Instructions to follow
Transcribe all of the records word for word, please, omitting the pictures.
Start of Input data
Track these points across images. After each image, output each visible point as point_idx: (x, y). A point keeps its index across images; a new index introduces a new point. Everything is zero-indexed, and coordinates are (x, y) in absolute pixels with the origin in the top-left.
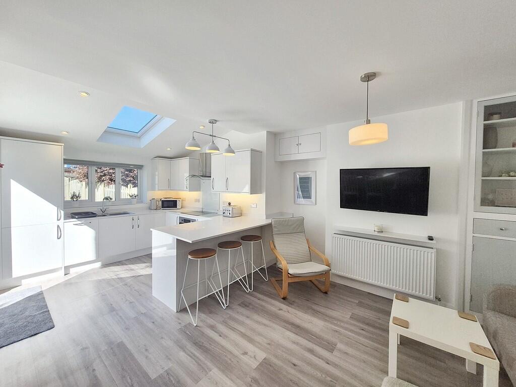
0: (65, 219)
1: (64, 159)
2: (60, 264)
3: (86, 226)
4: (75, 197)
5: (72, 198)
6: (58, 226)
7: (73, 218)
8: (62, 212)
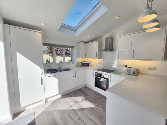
0: (45, 74)
1: (43, 43)
2: (43, 98)
3: (54, 77)
4: (48, 61)
5: (47, 62)
6: (41, 78)
7: (48, 73)
8: (43, 70)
End of Input data
Answer to this exercise
Track these points across images. After each image, output each visible point as point_idx: (x, y). A point keeps its index across images; a new index introduces a new point. Everything is zero-indexed, and coordinates are (x, y) in absolute pixels with the origin in the top-left.
0: (65, 219)
1: (64, 159)
2: (60, 264)
3: (86, 226)
4: (75, 197)
5: (72, 198)
6: (58, 226)
7: (73, 218)
8: (62, 212)
0: (45, 74)
1: (43, 43)
2: (43, 98)
3: (54, 77)
4: (48, 61)
5: (47, 62)
6: (41, 78)
7: (48, 73)
8: (43, 70)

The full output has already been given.